Очнулся Перкинс у себя на кровати. Солнце ярко освещало комнату, весело играя на цветном ковре. Воздух наполнял аромат тропических цветов, густой волной несшийся из открытого окна. Профессор по привычке поднял руку к бороде, желая расправить ее, и… испуганно отдернул руку.
Подбородок был чист, без каких-либо признаков растительности… Осторожным движением, чтобы не вызвать кашля, он приподнялся и сел на кровати. Но тут внезапно почувствовал непривычную бодрость и силу… Дышалось легко и свободно… Позыва кашля не было… Профессор еще раз потрогал себя за подбородок, машинально взглянул на руку и громко вскрикнул от изумления… Это была не его рука, а полудетская, бронзового цвета… рука индусского мальчика… Не думая больше ни о чем, Перкинс соскочил с постели и бросился к зеркалу, висящему в противоположном углу комнаты. Зеркало отразило стройного индусского мальчика, того самого, который вошел в комнату вместе со старым индусом перед началом опыта. Не веря своим глазам, профессор Перкинс зажмурился, сдавил голову руками, как бы желая отогнать видение, и взглянул вторично. Изображение индусского мальчика не пропадало. Пораженный профессор машинально отошел от зеркала и тяжело опустился в кресло. По старой привычке он стал размышлять, анализируя свои ощущения. Тут ему внезапно припомнились слова старого индуса:
— Я сохраню вам главное в жизни — мысль и знания, но сохранить внешнюю оболочку — это выше даже моих знаний…
Новая мысль, как молния, прорезала напряженный мозг Перкинса: старый индус сдержал свое слово… Он сохранил жизнь, но… изменил внешнюю оболочку, переместив «я» профессора в здоровое тело мальчика…
Индус замолчал, нервно вытирая крупные капли пота, выступившие у него на лбу.
— Ну, а дальше?.. Что же дальше?.. — взволнованно спросил сэр Невилль.

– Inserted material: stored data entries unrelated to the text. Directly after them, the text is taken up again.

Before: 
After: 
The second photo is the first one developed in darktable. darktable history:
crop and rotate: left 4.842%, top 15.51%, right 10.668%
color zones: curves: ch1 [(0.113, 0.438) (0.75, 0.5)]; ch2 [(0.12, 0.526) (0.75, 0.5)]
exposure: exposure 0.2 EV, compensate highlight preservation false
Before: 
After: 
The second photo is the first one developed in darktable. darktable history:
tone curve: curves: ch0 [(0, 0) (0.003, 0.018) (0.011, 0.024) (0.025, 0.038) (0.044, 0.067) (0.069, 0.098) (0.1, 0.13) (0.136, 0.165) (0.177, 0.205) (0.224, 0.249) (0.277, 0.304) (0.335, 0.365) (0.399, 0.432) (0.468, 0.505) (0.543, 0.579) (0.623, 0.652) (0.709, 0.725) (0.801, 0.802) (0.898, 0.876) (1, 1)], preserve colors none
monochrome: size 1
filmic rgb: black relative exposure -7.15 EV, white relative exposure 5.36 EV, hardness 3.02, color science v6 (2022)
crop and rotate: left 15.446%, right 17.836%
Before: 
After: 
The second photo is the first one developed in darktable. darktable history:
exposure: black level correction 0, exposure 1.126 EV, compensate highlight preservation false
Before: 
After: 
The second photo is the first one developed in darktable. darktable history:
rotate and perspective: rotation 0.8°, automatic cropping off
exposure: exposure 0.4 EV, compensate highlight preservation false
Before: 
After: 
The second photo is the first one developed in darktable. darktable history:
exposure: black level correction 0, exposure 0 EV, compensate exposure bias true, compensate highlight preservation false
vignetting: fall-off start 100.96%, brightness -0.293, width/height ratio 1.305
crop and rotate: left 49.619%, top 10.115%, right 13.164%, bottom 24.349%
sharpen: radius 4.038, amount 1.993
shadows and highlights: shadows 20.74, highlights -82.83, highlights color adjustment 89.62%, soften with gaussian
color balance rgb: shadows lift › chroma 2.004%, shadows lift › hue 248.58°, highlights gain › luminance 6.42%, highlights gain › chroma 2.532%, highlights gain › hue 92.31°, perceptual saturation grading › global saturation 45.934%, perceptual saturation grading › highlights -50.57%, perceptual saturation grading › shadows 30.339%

— Шесть лет, — продолжал, немного передохнув, индус, — прожил профессор среди посвященных, изучая их тайны… шесть долгих лет… Он много узнал, многому научился, но… в конце концов его потянуло на родину… Увидеть семью, детей, которые за это время, вероятно, уже стали взрослыми… И он не выдержал… Господа! Профессор Перкинс — это я!.. — закончил дрожащим, прерывающимся от волнения голосом индус.
Мы, пораженные, молчали, не зная, верить ли или не верить.
Сознание говорило — «нет»… Трудно в молодом, цветущем, полном сил юноше признать нашего старого, обремененного годами друга… а между тем, его манера говорить, его глубокие познания в различных областях науки, все это заставляло верить, что мы видим пред собой воскресшего профессора Перкинса. Именно воскресшего, потому что в смерти его до сего времени мы не сомневались.